====== Extract to read

September 23, 2004

Cards

"So, Jefe, are you gonna play cards today?" says the boss man.

"I gotta get my shit done for the meeting this afternoon, so we'll see."

"You gotta get your priorities straight. Are you playing or not? I need a yes or no answer."

"Yes."

"Be at my office in an hour."

"Okay"

One hour later.

There's four of us playing cards. Me, my partner, the boss man, and the boss man's partner are the contestants. Things begin well for my team. We are kicking ass. Taking names. Kicking ass and taking names and setting world records. We got all the cards today, man. We are the hot shit. The boss man's partner has a spectacularly bad hand that he bid on...

"You must have done something wrong," says the boss man.

"Huh?" says the boss man's partner.

============
====== Input records

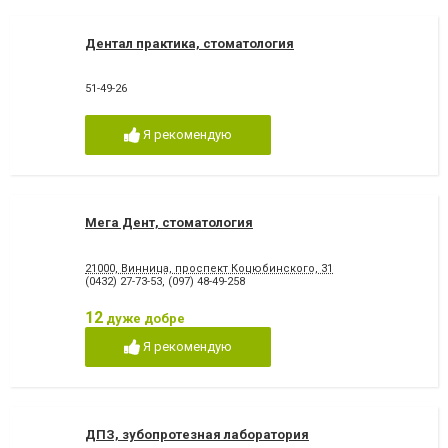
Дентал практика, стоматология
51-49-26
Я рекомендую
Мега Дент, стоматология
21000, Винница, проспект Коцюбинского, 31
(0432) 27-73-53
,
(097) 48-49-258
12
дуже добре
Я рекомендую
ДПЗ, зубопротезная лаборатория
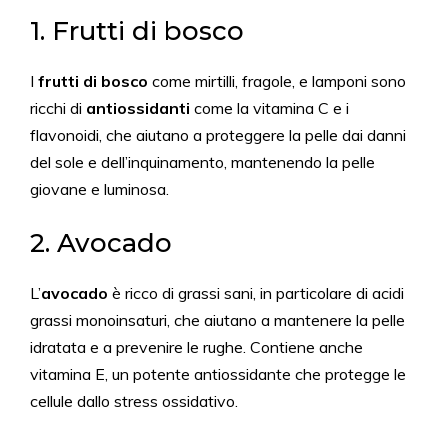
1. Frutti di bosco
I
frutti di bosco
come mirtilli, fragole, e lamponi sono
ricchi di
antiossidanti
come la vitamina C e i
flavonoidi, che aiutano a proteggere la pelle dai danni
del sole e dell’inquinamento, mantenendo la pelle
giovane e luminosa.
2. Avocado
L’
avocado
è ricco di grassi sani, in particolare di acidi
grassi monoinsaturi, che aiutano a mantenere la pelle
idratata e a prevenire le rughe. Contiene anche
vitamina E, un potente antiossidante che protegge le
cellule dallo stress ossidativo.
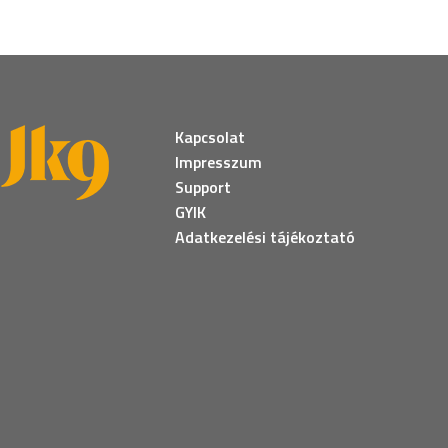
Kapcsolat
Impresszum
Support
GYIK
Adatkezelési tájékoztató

============
====== Input records

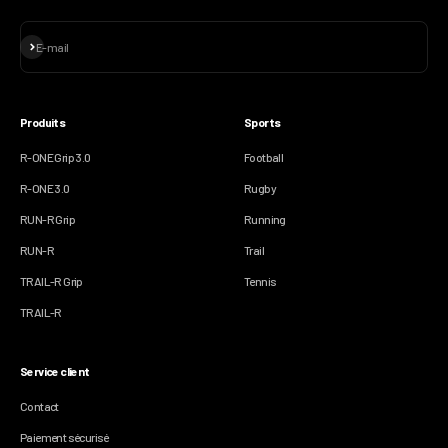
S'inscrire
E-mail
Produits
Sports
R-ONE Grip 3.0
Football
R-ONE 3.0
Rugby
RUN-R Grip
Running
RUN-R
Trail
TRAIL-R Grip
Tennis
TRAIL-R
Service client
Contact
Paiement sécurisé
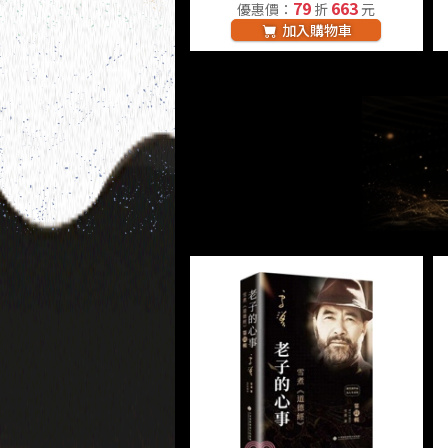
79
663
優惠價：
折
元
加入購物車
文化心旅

============
====== Input records

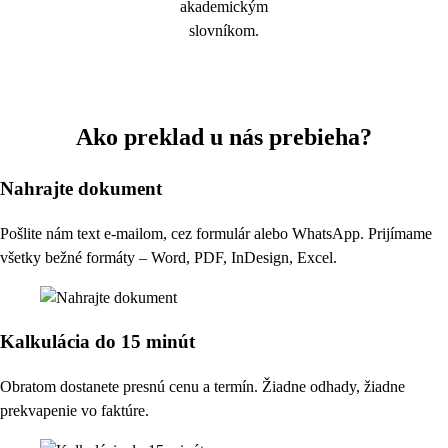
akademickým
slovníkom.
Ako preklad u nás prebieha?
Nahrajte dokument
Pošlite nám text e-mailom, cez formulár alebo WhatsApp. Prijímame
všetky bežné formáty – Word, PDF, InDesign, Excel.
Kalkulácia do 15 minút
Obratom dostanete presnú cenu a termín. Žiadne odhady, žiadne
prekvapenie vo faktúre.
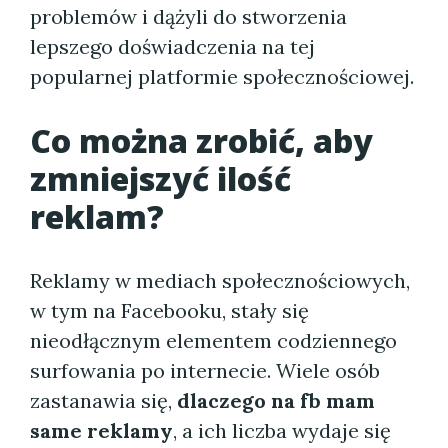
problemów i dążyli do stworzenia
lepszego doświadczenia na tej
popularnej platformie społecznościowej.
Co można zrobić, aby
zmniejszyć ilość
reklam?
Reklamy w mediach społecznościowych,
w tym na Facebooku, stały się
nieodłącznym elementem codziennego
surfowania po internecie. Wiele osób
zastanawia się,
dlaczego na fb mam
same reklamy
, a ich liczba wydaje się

============

Prompt 1 →
Render as a numbered list the lines of the dataset listing between the one containing "1. Frutti di bosco" and the one containing "cellule dallo stress ossidativo.", inclusive, leaving out any blank lines.
Prompt 2 →
Carry the card-game story forward from the point where it stops.
The card-game story and the dataset listing have no connection to each other.

Response area 1 →
1. 1. Frutti di bosco
2. I
3. frutti di bosco
4. come mirtilli, fragole, e lamponi sono
5. ricchi di
6. antiossidanti
7. come la vitamina C e i
8. flavonoidi, che aiutano a proteggere la pelle dai danni
9. del sole e dell’inquinamento, mantenendo la pelle
10. giovane e luminosa.
11. 2. Avocado
12. L’
13. avocado
14. è ricco di grassi sani, in particolare di acidi
15. grassi monoinsaturi, che aiutano a mantenere la pelle
16. idratata e a prevenire le rughe. Contiene anche
17. vitamina E, un potente antiossidante che protegge le
18. cellule dallo stress ossidativo.

Response area 2 →
"I mean, you got terrible luck today. Horrible, just awful. Bad karma all around. What the fuck? Did you go next door and peek at your neighbor's wife or something?"

Laughs emit from the boss man's partner.

"I mean, did you go try some peeping tom shit and get caught? Were you like over at the neighbors doing some spying in the windows and shit? What the hell? I mean..."

More laughs.

"It wouldn't be the first time a man got his nuts caught on the picket fence trying to climb back over..."

This time nervous laughs emit from all the players.

"Did I ever tell you about that one dumb ass that was poor as shit and living in a shack and his wife was always getting pregnant?"

Players' eyes look around.

"Yeah, this poor dumb son of a bitch, he was poor as shit, living in a shack, and he had all these kids, you see. Nobody knew nothing about birth control back then, and he couldn't figure out why his wife was always getting pregnant. So he got desperate one day, and he cut his dick off with an oyster knife."

"With a wha?"

"An oyster knife. You ever see an oyster knife? It's a really dull knife. Well, this poor son of a bitch cut his dick off with an oyster knife. True story, by the way."




"No way."

"No, true story, I swear. He cut his dick off, and then, believe it or not, his wife still got pregnant."

"What?"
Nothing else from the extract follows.